The most common car engine is a 4-cylinder 4-stroke engine. The
car manufacturers have a great pressure to lower the cost of the
cars and this deal also with the engines. The challenges are the
coming new emission norms (for example EURO-6) and also the
customer acceptance, because of the fact that the car drives are
used to the 4-cylinder engine and they want to have the same
driving fun also from the new engines. A 2-cylinder 2-stroke engine
has the same power output and torque as a 4-cylinder 4-stroke
engine and thus it offers the same driving fun. Equal balancing is
easy to make without some big additional costs, if the gas exchange
of the engine is made by using poppet valves and camshafts. As
there are only about 70% of the moving parts in the engine, its
acceleration is even better than by a 4-cylinder engine.

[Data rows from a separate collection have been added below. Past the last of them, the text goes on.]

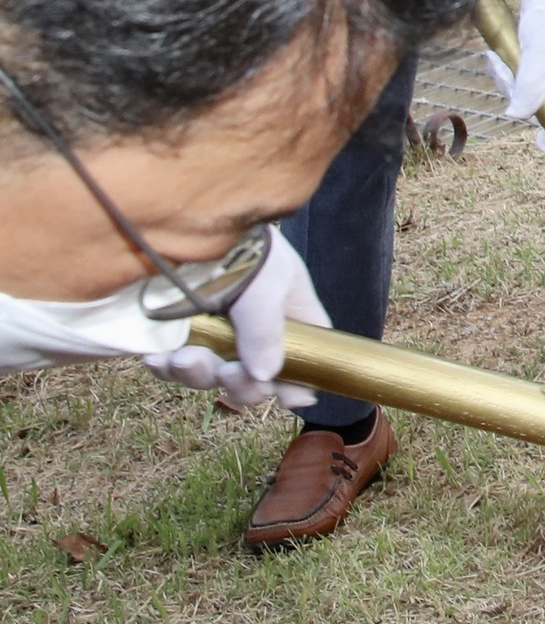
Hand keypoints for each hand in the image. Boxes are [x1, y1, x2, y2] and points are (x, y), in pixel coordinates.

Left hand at [140, 228, 325, 410]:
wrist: (178, 225)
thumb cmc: (240, 248)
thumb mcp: (268, 284)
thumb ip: (268, 334)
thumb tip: (266, 377)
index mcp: (287, 311)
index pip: (307, 353)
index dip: (301, 380)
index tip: (291, 399)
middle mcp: (251, 327)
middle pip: (256, 376)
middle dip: (243, 384)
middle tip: (230, 374)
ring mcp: (211, 333)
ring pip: (211, 377)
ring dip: (200, 376)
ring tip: (185, 358)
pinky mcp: (172, 336)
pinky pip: (172, 368)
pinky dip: (167, 369)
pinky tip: (158, 358)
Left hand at [505, 0, 544, 152]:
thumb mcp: (540, 60)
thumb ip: (529, 89)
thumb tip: (515, 116)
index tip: (540, 144)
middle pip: (540, 110)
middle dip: (515, 95)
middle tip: (506, 71)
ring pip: (525, 94)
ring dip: (507, 80)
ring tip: (498, 58)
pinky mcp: (542, 64)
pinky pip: (520, 78)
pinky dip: (506, 71)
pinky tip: (497, 56)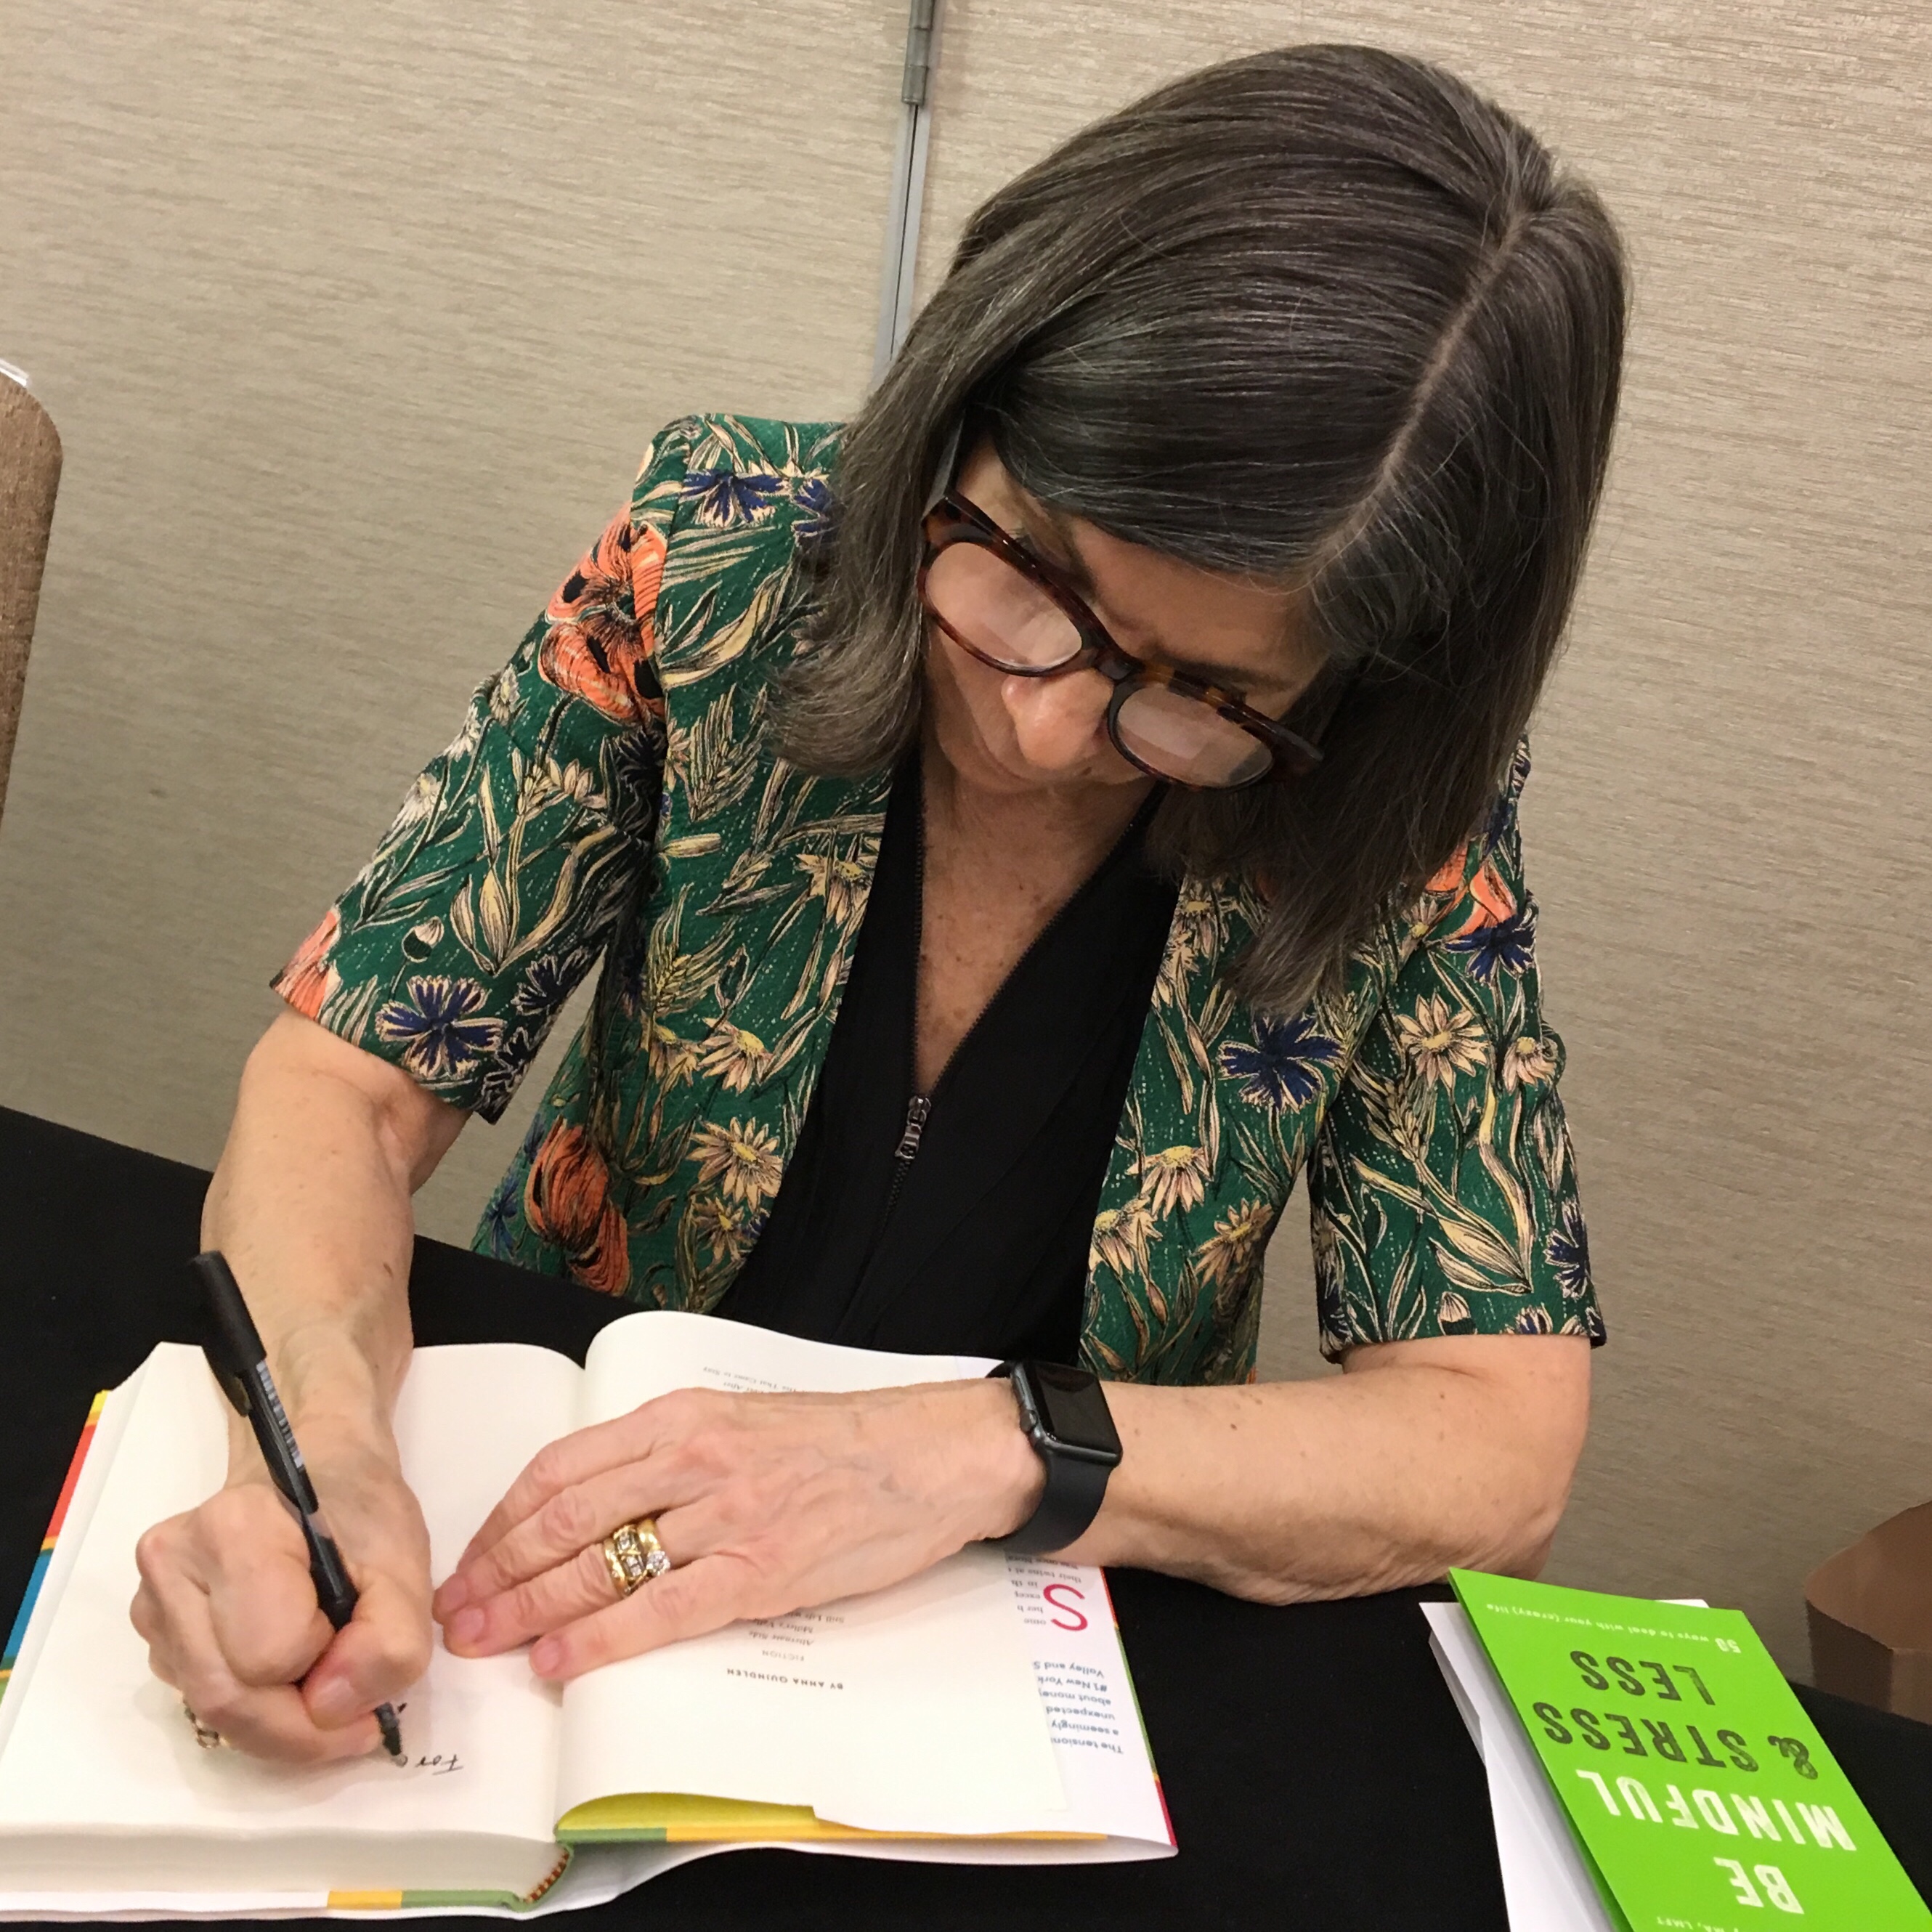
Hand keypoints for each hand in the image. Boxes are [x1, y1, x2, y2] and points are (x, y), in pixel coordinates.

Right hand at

One of the latest developments in 2-stroke engines is the
Z-engine, having the compression partially transferred outside of
the working cylinders. This offers new thermo dynamical
possibilities to adjust the working cycle and the combustion. As
there are methods to control the temperature at TDC, a HCCI
combustion is possible in the Z-engine at all loads. This lowers
significantly the cost of the engine, as no urea injection, or NOx
catalyst is needed to pass the coming EU-6 emission norm. The cost
of the Z-engine is lower also because of the fact that it has only
2 working cylinders instead of 4.
In 1999, Aumet Oy began to research this 2-stroke car diesel
engine, called the Z-engine, in co-operation with the Internal
Combustion Engine Laboratory at the Helsinki University of
Technology (HUT) and the Energy Technology Department at the
Lappeenranta University of Technology (LUT). So far, four
master's theses, two SAE Papers and four Fisita Papers have
been completed on the subject. Modern simulation tools, such as
Star CD, GT-Power, Diesel RK and Chemkin have been used. The
prototype engine made its first start in December 2004 and testing
of the engine has been made two years in a testbench.
In the HCCI combustion simulation of the Z-engine, a
4-dimensional ignition delay map, calculated with Chemkin and
integrated in Diesel RK, has been used. The simulations and tests
with the test engine show that the Z-engine has a very good
efficiency, especially at part load. A HCCI combustion at all loads
is possible in the Z-engine, with lambda about 1,8-2,3 and EGR-rate
10-40%, depending of the load. The TDC temperature at part load is
about 800 K and at full load (BMEP 27 bar) about 700 K. The HCCI
ignition, triggered with a pre chamber spark plug or small amount
of fuel injection, occurs between 0°-20° ATDC and this limits the
pressure and maximal temperature. No knock is present, as the
ignition occurs always at the right side of the NTC (negative
temperature coefficient) regime. NOx values are very low as the
maximal temperature at full load is about 1900 K, because of the
low starting temperature of the combustion, intern EGR and the
expansion during the combustion. Intern EGR and active radicals
stabilize the combustion and lower the activation energy needed for
the ignition.